Ища в расходящейся толпе Людвига («Нет, юноша, это не ваши клиенты, — цепляет меня и ухмыляется Аристид Иванович. — Их призраки принадлежат только им»), я заметил («Это Вильегорский. Не советую») высокого старика. В одной руке у него была палка, в другой — плетёная корзинка. Из корзинки выглядывали головы двух котят и кошки. Я остановился посмотреть. Вильегорский тоже остановился и уставился на меня блестящим немигающим взглядом. Потом он заговорил.

Этот голос был страшен: и тембром, и многообразием модуляций, и произволом перехода от одной интонации к другой. Вот Вильегорский говорит почти шёпотом, тягуче, медленно, медленно до того, что слова (они мертвы, четвертованы) падают, расчленённые на слоги. Вот Вильегорский говорит громко, чётко и быстро, и слово несется, очертя голову. Невозможно угадать, когда он будет говорить так, а не иначе, и почему именно сейчас, когда он говорит, он говорит так, а не иначе. Невозможно угадать, чего он добивается.

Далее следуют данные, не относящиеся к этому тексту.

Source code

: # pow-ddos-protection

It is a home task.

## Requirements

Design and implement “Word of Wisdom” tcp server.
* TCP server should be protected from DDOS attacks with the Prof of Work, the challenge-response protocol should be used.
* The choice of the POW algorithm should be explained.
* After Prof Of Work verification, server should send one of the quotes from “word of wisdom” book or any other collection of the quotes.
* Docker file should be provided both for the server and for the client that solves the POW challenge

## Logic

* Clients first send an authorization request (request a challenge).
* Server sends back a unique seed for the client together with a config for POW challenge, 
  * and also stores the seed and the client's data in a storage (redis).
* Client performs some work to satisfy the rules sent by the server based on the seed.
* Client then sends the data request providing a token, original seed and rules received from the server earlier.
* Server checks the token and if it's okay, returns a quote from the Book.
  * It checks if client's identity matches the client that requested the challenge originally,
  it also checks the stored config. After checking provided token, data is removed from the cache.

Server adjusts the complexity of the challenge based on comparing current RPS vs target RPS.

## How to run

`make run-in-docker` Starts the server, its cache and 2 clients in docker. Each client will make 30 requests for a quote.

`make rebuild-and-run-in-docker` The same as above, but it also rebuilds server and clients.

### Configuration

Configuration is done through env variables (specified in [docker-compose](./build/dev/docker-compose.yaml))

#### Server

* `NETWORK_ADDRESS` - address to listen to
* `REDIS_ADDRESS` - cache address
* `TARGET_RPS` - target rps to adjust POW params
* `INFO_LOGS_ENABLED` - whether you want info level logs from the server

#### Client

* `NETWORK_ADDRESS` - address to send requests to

Этот голос был низок, и он шипел и свистел. Этот голос брал средние регистры и мягко, плавно взмяукивал. Этот голос в точке наивысшей скорости (не могу сказать: наивысшего напряжения, ибо он постоянно был напряжён) давал понять, что вот-вот сорвётся на визг — и не срывался никогда, наоборот, резко бухался в глухие утробные тона, во что-то вновь медленное, вязкое, могущее быть изображённым сплошь прописными буквами.

— Э-Э, ДА ВЫ ПРООО-КЛЯ-ТЫ. ВЫ НЕ-СЁ-ТЕ СМУУУ-ТУ, МО-ЛО-ДОЙ ЧЕ-ЛО-ВЕК.

— Ах, — сказал я, — мир не рухнет только из-за того, что оскорблённая женщина прокляла недостойного мужчину.

— ТОООО-ЛЬКО-ТО? МИР РУШШШШШШИТ-СЯ ПО-РОЙ И ИЗ-ЗА МЕНЬ-ШЕ-ГООО. ЧТО ВАС МУ-ЧИТ, РАЗ-НО-ГЛА-ЗЫЙ?